> _Task item_: Your answer must consist of every line from the data below that includes the word "ankle".

> _Images with bounding boxes_:

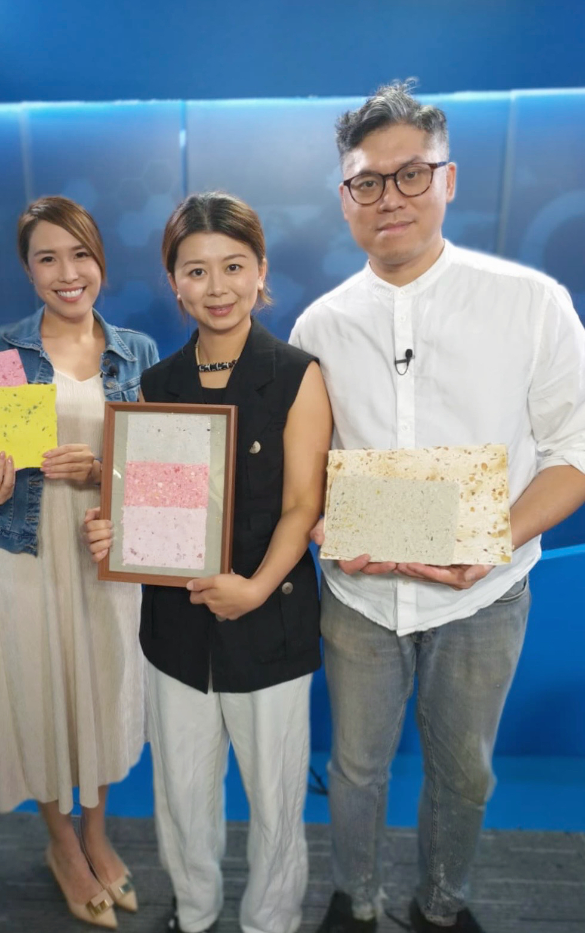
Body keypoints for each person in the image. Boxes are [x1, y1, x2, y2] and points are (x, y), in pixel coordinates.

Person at [289, 81, 585, 933]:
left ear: (448, 179)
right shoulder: (318, 327)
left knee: (466, 773)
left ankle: (441, 902)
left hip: (486, 595)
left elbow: (573, 453)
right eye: (367, 181)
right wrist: (317, 520)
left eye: (411, 174)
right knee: (355, 767)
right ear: (345, 196)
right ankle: (357, 898)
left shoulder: (531, 303)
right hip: (360, 594)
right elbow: (307, 476)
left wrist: (490, 540)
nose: (390, 197)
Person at [84, 192, 333, 933]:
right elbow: (154, 508)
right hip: (177, 630)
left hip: (272, 621)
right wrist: (115, 533)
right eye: (196, 270)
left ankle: (270, 920)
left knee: (276, 798)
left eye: (233, 266)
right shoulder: (156, 385)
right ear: (174, 281)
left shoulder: (298, 374)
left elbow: (301, 504)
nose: (216, 287)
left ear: (261, 272)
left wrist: (254, 588)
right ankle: (193, 913)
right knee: (183, 793)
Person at [0, 196, 159, 929]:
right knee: (39, 690)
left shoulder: (138, 351)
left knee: (105, 691)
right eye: (47, 258)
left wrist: (103, 470)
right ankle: (63, 846)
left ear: (100, 260)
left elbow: (161, 474)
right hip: (29, 553)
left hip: (104, 550)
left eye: (80, 254)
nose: (66, 272)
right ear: (28, 270)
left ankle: (97, 835)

> _Finished exercise_:
left ankle: (441, 902)
right ankle: (357, 898)
left ankle: (270, 920)
right ankle: (193, 913)
right ankle: (63, 846)
left ankle: (97, 835)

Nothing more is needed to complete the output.